Фряликов огляделся по сторонам, быстро переменил воздух в груди и сказал обреченно:

– Готов!

Фряликов встал, он переглянулся с Касьяником, известным фортепьянным импровизатором.

– Юра, поможешь? – спросил он.

– Конечно, – кивнул головою Касьяник и направился к старинному черному фортепьяно.

– Сначала – «Наводнение», и сразу за ним – «Псалом», – сказал Драгомощенко.

– Не надо меня учить, – сухо сказал Фряликов. Он уже был в своей тарелке, он уже работал.

Вы видели когда-нибудь, как работает профессионал? А Фряликов и Касьяник были профессионалами. Хормейстер быстро пробежал глазами текст. И мигом в мозгу его возникла мелодия, пронзительная, щемящая и вместе с тем горделивая, он сам даже удивился этой мелодии. Не было никогда прежде таких мелодий. Все зачарованно наблюдали за работою двух музыкантов.

– Хорал. Четыре четвертых. Си-минор, – сказал Фряликов. – Потом в ре. Шесть восьмых.

Он напел мелодию, специально для Касьяника. Тот кивнул: понял, мол, и ударил по клавишам.

– Всем слушать меня внимательно! – спокойно сказал Фряликов. – И повнимательнее следите за моими руками!

Он взмахнул руками, Касьяник заиграл, и «бореевцы» запели, тихо и торжественно:

«Свежо преданье о потопе...»

Слезы текли по лицу Татьяны Пономаренко, она пела вместе со всеми. Драгомощенко моргал часто-часто, у него был ком в горле, и он мешал петь Аркадию Трофимовичу.

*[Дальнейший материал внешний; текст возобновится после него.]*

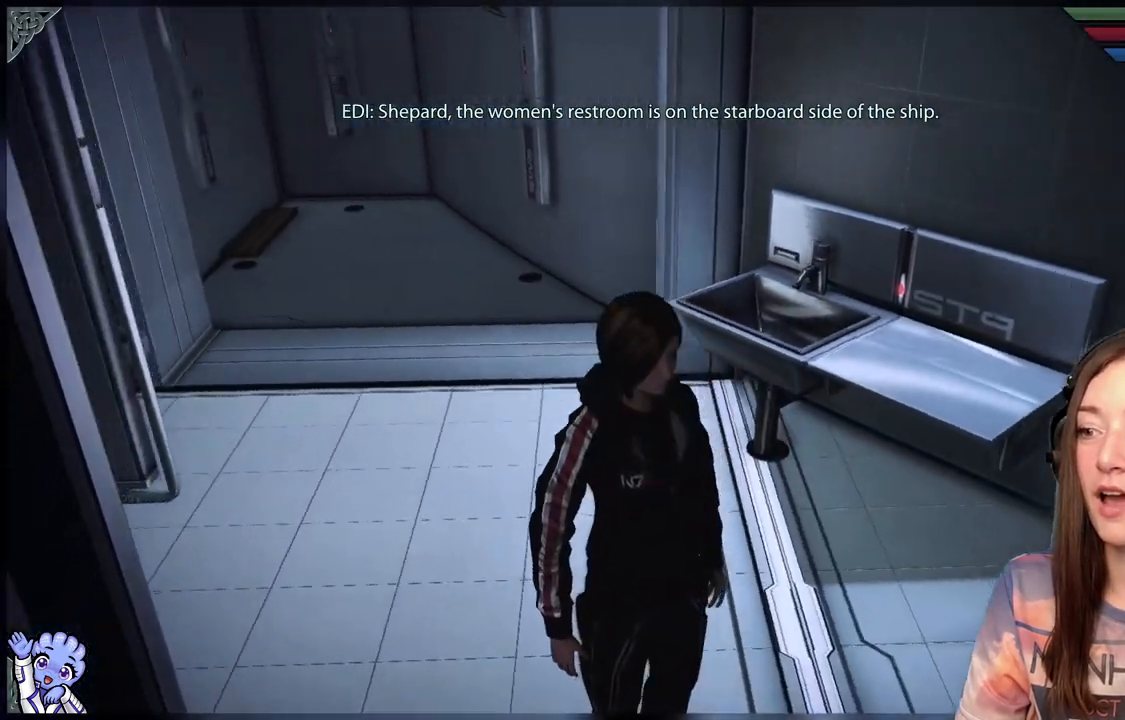
{"buttons": [], "left_stick": "center", "right_stick": "left", "events": []}
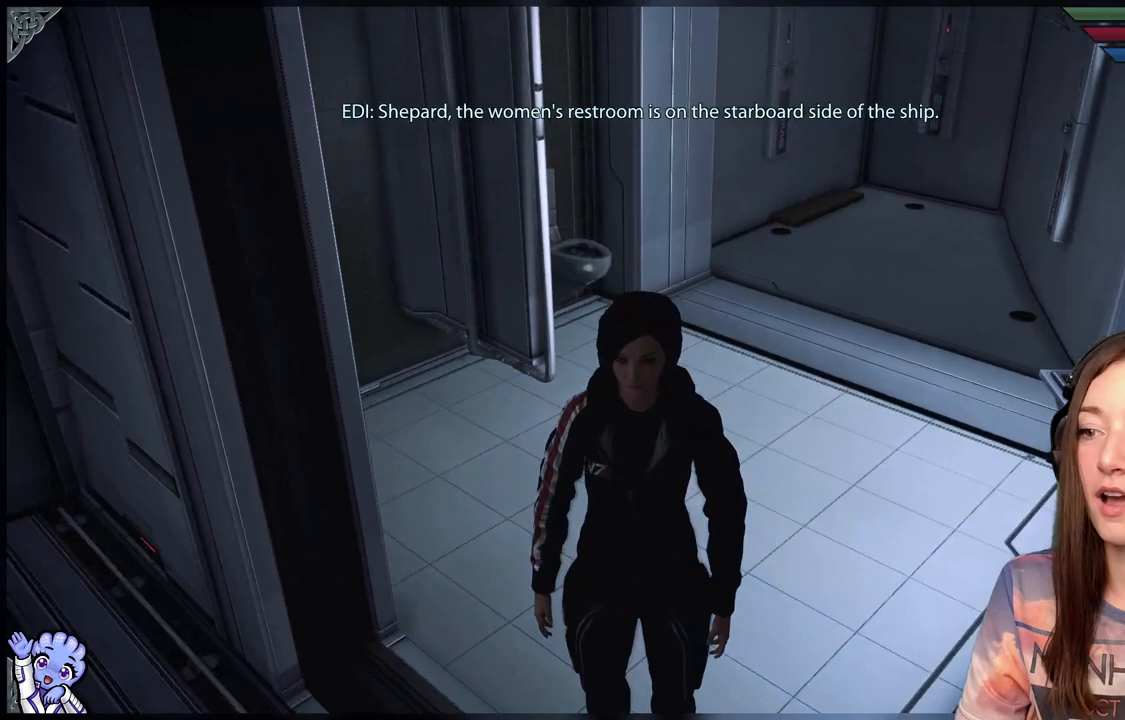
{"buttons": [], "left_stick": "center", "right_stick": "center", "events": [[250, "right_stick", "center"]]}
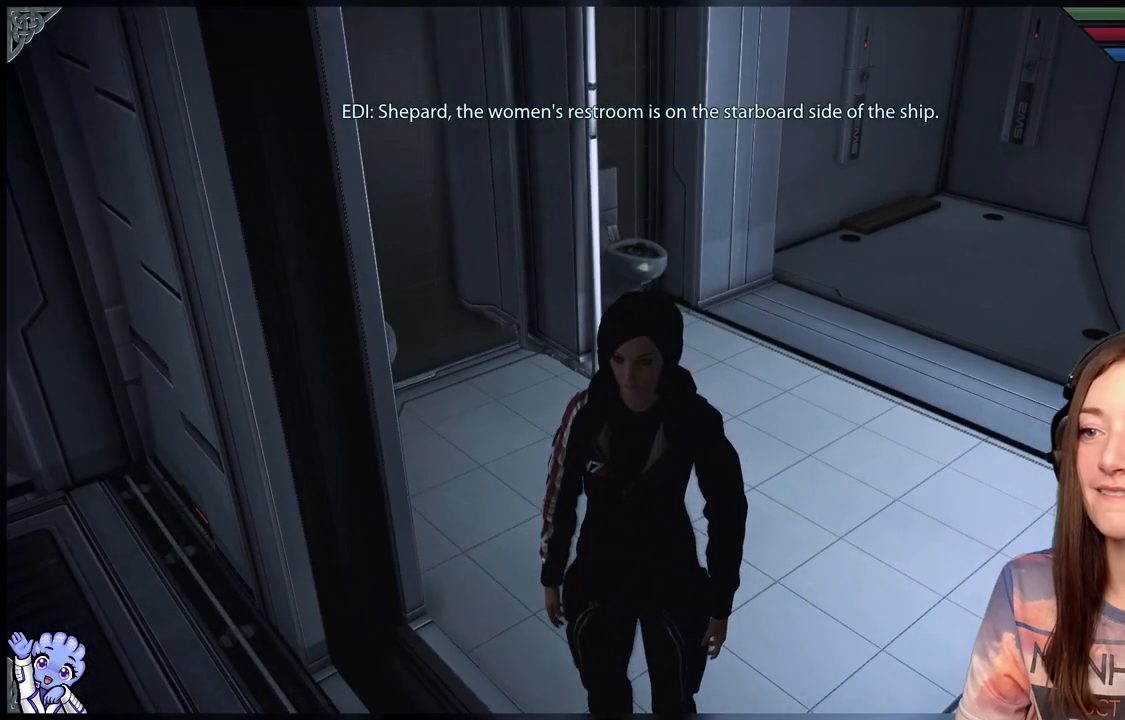
{"buttons": [], "left_stick": "up-right", "right_stick": "down-left", "events": [[383, "right_stick", "down-left"], [483, "left_stick", "up-right"]]}
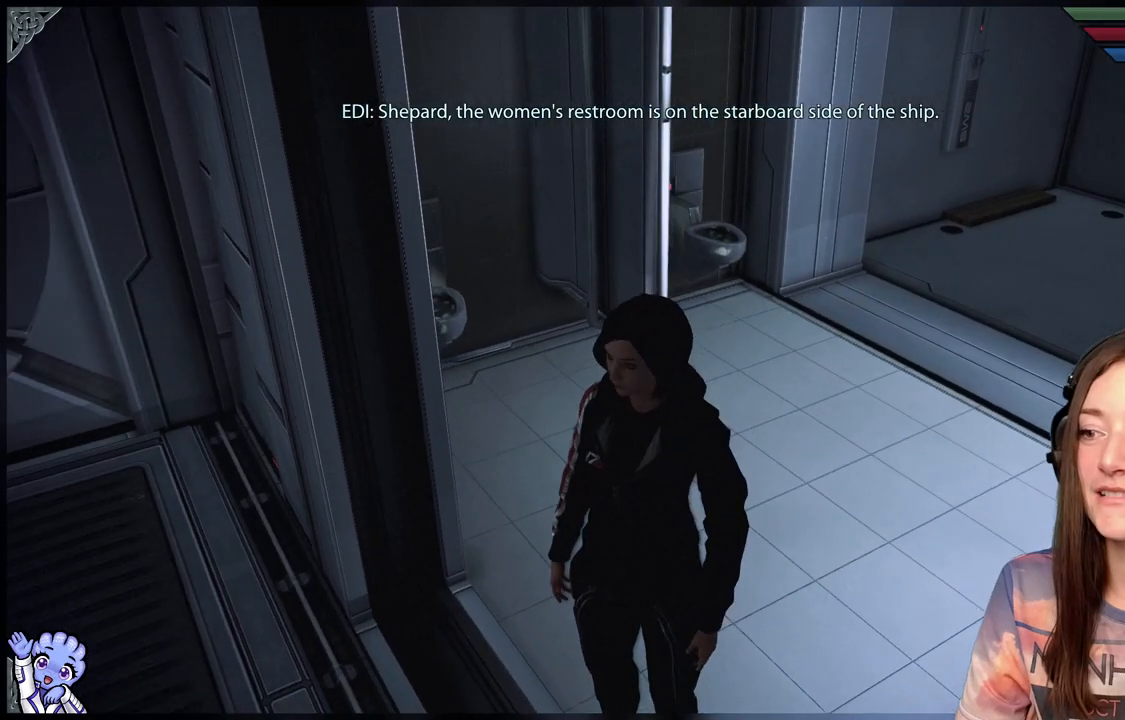
{"buttons": [], "left_stick": "up-right", "right_stick": "center", "events": [[183, "right_stick", "center"]]}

На лице Коровина застыло комическое выражение, но пел он серьезно и сдержанно. Очень старались Носов и Крусанов, их басовый унисон был хорош и убедителен. Носов весьма волновался, он нервно подергивал головой и подкашливал едва слышно. Но Фряликов теперь слышал все, он слышал капанье воды за стенкой, он слышал бег одинокого испуганного таракана по столику возле двери. Он слышал беспорядочное дыхание каждого из своих подопечных. Скидан с Голынкой пели высокими голосами, и Фряликов коротким взмахом руки пригасил немного их усердное пение. Потом он остановил поющих, и велел начать сызнова, и они начали сызнова, уже гораздо чище и слаженней.

Но Фряликов требовал безукоризненного пения. Он бранил бесталанных певцов, он их умолял, он их уговаривал, и они послушно внимали хормейстеру.
– Рыскать, рыскать по закоулкам и задворкам нашего неизмеримого языка в поисках новой причудливой провизии, которой сыт, разумеется, не будешь, но будешь утихомирен или, напротив, взбаламучен, – говорил себе Фряликов. – Да, задача не из величественных, но и не хуже всех остальных.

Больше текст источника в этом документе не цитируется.